Selon le site d’informations, les deux pays ont décidé de poursuivre leur coopération alors la question du Nil a donné lieu à de vives tensions diplomatiques.

Sortie rare pour le chef de l‘État érythréen, Isaias Afwerki qui se trouvait ce lundi au palais présidentiel égyptien où il a été reçu par son homologue Abdel Fattah Al-Sissi. Signe de l’importance du sujet qui était à l’ordre du jour, le barrage de la Renaissance qui a ravivé les tensions entre l‘Égypte d’une part, et le Soudan et l‘Éthiopie.

“Les deux parties ont convenu de poursuivre une coopération intensive sur toutes les questions liées à la situation actuelle pour soutenir la sécurité et la stabilité dans la région”, a déclaré le porte-parole de la présidence égyptienne, Bassam Radi, en référence à la Corne de l’Afrique.

Pour rappel, ce barrage qui est en train d‘être achevé par l‘Éthiopie sur le Nil inquiète au plus haut point l‘Égypte.

Le Caire craint, en effet, que ce barrage dont l’usine hydroélectrique générera plus de 6 400 mégawatts réduise sa part des eaux du Nil. A l’inverse, l‘Éthiopie martèle que ce projet est nécessaire à son développement économique, soulignant le fait que la grande majorité de ses 95 millions de personnes manquent d‘électricité.

Ce dossier épineux se transforme, au fil du temps, en un véritable casse-tête géopolitique dans lequel chaque camp accuse l’autre de complot.

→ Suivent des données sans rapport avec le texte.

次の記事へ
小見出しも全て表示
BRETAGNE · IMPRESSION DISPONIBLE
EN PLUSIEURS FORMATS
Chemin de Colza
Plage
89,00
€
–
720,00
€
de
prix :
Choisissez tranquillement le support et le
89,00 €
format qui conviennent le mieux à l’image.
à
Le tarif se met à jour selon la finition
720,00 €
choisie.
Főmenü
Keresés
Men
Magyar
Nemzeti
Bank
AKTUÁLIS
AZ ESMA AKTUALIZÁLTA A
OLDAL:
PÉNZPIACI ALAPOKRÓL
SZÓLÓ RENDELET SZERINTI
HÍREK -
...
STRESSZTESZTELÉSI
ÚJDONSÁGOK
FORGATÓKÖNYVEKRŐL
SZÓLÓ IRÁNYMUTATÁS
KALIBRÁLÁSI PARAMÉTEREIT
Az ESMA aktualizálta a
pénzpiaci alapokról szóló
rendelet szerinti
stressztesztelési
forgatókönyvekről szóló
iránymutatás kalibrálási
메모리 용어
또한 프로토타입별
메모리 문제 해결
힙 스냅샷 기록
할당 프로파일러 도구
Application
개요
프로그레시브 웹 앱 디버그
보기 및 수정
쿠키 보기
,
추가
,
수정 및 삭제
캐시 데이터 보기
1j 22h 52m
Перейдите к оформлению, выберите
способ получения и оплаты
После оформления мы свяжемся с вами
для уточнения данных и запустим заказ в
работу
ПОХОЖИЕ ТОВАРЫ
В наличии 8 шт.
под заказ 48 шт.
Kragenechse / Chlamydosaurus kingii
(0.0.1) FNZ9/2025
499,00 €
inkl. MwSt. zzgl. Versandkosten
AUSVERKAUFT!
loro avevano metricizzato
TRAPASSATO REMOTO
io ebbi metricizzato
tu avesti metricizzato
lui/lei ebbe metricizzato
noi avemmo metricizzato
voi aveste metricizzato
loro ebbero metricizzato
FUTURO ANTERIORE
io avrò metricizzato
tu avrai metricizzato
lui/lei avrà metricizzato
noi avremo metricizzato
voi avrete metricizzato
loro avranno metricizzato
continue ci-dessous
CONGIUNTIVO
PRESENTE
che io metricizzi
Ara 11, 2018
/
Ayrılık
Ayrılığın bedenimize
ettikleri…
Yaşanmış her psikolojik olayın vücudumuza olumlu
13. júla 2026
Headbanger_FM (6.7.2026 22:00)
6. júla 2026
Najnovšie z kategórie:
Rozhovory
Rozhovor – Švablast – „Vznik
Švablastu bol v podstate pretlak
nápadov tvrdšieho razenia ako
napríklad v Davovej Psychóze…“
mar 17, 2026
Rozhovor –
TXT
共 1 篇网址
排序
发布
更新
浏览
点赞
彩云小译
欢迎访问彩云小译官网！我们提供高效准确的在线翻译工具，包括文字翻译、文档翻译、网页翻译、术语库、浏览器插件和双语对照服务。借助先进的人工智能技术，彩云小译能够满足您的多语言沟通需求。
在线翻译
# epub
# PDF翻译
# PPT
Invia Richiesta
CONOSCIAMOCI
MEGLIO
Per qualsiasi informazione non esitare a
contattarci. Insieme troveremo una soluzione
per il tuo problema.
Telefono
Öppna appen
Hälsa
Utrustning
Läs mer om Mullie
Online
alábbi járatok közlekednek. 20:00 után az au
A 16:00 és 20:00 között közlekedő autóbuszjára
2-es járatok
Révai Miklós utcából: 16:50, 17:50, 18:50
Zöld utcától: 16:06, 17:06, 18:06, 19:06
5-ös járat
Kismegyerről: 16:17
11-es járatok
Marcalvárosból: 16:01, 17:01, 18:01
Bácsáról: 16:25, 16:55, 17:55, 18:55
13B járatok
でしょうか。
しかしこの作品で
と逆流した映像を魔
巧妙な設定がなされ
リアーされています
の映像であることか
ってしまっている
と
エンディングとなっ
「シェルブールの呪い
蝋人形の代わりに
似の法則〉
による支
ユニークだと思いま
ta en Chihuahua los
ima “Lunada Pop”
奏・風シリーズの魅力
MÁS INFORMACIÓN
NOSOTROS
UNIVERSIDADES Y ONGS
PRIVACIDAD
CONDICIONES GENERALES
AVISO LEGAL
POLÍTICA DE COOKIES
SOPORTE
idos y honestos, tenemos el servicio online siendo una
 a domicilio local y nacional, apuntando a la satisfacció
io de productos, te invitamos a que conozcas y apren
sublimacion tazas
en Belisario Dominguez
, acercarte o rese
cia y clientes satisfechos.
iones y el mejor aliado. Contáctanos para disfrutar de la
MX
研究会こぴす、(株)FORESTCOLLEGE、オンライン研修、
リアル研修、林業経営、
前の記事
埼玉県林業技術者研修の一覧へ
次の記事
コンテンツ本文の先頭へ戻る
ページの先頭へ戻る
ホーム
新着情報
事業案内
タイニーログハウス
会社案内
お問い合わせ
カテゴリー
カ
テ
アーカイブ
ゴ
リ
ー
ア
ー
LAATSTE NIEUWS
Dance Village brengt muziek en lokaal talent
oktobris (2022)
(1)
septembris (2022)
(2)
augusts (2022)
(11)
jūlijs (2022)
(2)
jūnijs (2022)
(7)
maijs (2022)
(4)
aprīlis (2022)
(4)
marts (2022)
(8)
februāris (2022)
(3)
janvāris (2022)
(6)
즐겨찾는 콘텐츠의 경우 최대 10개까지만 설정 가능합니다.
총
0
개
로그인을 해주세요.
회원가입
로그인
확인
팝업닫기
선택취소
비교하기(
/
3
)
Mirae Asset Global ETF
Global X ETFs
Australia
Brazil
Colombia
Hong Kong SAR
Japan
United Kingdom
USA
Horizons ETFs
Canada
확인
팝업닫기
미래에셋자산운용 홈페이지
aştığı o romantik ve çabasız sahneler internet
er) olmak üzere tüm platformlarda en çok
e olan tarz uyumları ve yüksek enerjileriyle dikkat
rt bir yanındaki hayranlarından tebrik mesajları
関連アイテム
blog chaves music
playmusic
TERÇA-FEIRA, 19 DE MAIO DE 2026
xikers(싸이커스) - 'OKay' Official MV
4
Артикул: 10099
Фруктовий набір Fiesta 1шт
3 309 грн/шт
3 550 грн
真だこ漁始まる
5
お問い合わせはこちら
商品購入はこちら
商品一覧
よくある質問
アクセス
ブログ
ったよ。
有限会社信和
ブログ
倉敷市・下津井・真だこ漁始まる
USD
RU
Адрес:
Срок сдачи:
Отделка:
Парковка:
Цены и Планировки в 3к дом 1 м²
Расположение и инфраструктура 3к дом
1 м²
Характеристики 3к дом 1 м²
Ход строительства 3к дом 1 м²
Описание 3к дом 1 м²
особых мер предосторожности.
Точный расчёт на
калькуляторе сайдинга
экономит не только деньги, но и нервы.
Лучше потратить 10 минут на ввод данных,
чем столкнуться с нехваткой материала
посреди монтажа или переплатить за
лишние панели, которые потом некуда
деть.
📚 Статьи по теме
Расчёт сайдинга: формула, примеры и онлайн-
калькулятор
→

L‘Égypte a notamment accusé le Soudan, au préalable médiateur, de prendre fait et cause pour l’Ethiopie.

D’où le rapprochement du Caire avec l‘Érythrée, frère ennemi de l’Ethiopie. Asmara a même été accusé par Addis-Abeba d’entraîner des rebelles en vue de mener des attaques de sabotage contre le barrage.